The picture above, as you all probably recognize, is of a U.S. Air Force B-52 bomber. What you probably do not realize is that this bomber, of which 92 are still on active duty, was first manufactured in 1955 with the last being made in late 1962. That means the youngest B-52 is 51 years old! How many of you would consider driving a 1962 Ford or Chevy as your everyday car? Well, that is exactly what we ask the men who man these bombers to do. The B-52 has a 5-man crew. To be fair, only the latest models are still in use, and they receive a degree of maintenance which guarantees the safety of the crew.
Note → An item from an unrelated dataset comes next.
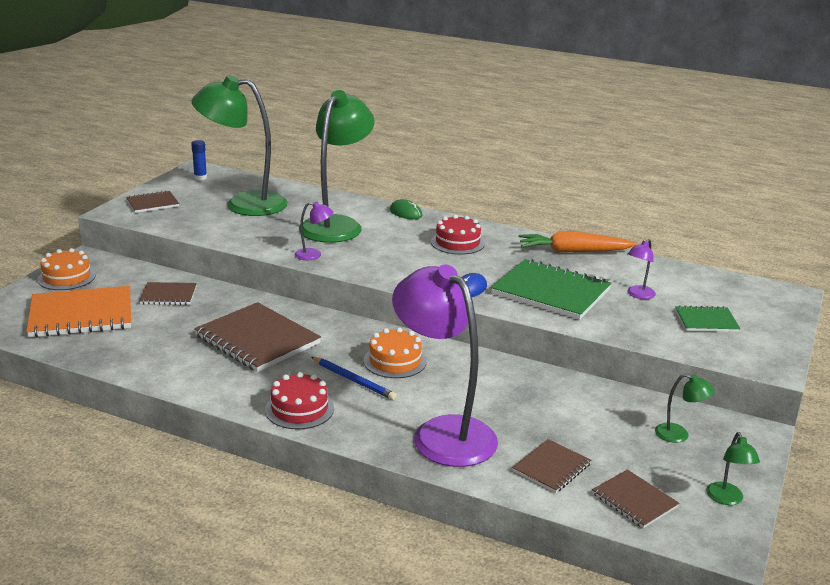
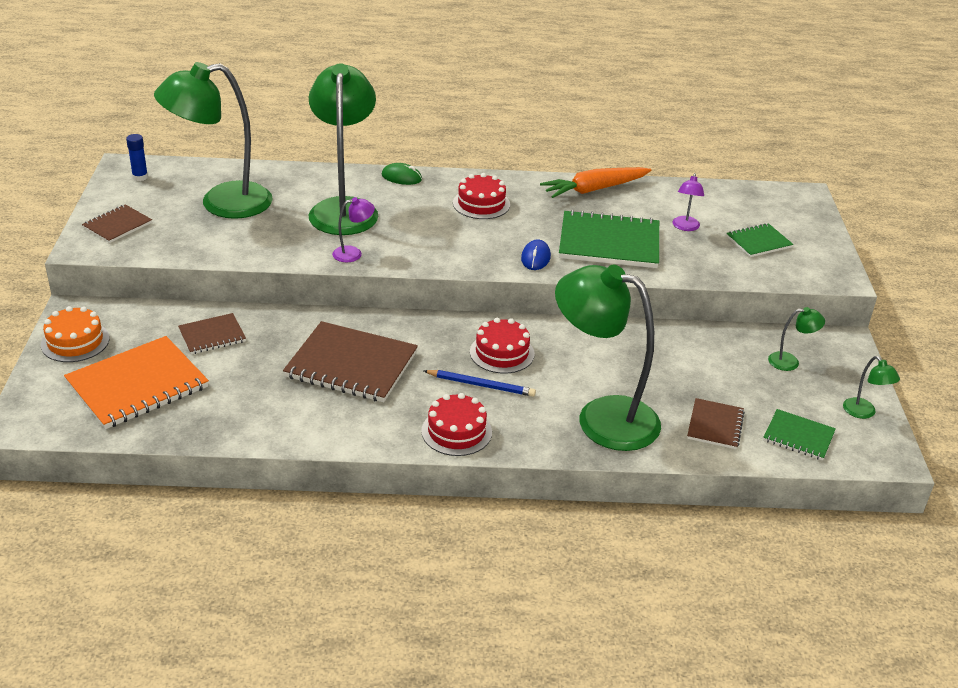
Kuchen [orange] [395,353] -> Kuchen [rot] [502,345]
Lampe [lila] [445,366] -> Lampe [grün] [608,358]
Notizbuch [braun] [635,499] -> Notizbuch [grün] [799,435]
Still, it is flying on something you cannot replace, the airframe, and that airframe is at least 51 years old. The Boeing 707 was the heart of the long-range commercial fleet when these aircraft were first produced. Anyone flown on one of those lately? Why do you think that is?
Within the Air Force inventory are the B-1 and B-2, but neither can fly the mission of the B-52. So why do we not just retire them? Because we are not ready to say the nuclear bomb era is over and this aircraft still reigns supreme when it comes to carrying such a payload.
The front aircraft above is a KC-135, a refueling aircraft, which just happens to be refueling a B-52. This aircraft was first delivered to the Air Force in 1956, and if it looks a little familiar, it should, it is the military version of the Boeing 707. According to the Air Force, it stills has 414 of these aircraft on active and reserve status. The last KC-135 was delivered to the Air Force in 1965. That fleet is no younger than 48 years old, most older. To be fair, the Air Force, reinforced its refueling fleet by buying a military version of the McDonnell Douglas DC-10, the KC-10, which were built after 1981. But military cutbacks allowed a purchase of a total of 59 of these aircraft, far fewer than needed to replace an already aging KC-135 fleet. The entire KC-10 fleet is at least 20 years old.
The picture above is of an Air Force C-5A. This air craft was first delivered to the Air Force in 1970 and were produced, in the “B” and “C” models, until 1989. A fleet of 59 C-5 “M” models are scheduled to be delivered. Still, the bulk of this fleet is at least 20 years old. In 1991 the Air Force started taking delivery of its replacement, the C-17.
The picture above is of the Navy’s F-14, first delivered in 1970, but fully retired in 2006. The Navy replaced this aircraft with the F/A-18, seen below.
The picture above is of an Air Force F-15. It was first delivered in 1975. This aircraft, however, is still in production costing taxpayers about $140 million a copy.
The aircraft above is the Air Force F-22. It cost about $140 million a copy. This is the aircraft the Air Force prefers to the F-15. Strangely, the F-22 is no longer produced, the last coming off the assembly line November 2011.
Keeping the peace is expensive, particularly in a world as unpredictable as this one is. The majority of servicemen and women are not interested in going to war, but when they must, they would prefer to do it with equipment that was developed for today’s circumstances.
Take your 1962 Ford to your mechanic and tell him you want it to have a catalytic converter, GPS, satellite radio, air conditioning, and all the other bells and whistles. He can do it but by the time he gets finished you will wonder why you did not just buy a new car in the first place. Yes, you will have all the bells and whistles of today’s car but you are still going to have a 50-year-old body, frame, and numerous other parts. As foolish as all this sounds, it is exactly what people are expecting of the military. You are asking our military men and women to fight tomorrow’s wars with yesterday’s equipment. Please, tell me the logic of that?
I was recently told that the money we spend on new F-22 aircraft would be better spent on education. The sophistry of that argument is incredible. I absolutely think we should spend more money on the education of our young people, but not to the detriment of those charged with protecting our country.
Just as a bit of a post script, present plans include keeping the venerable B-52 for the next 20 years!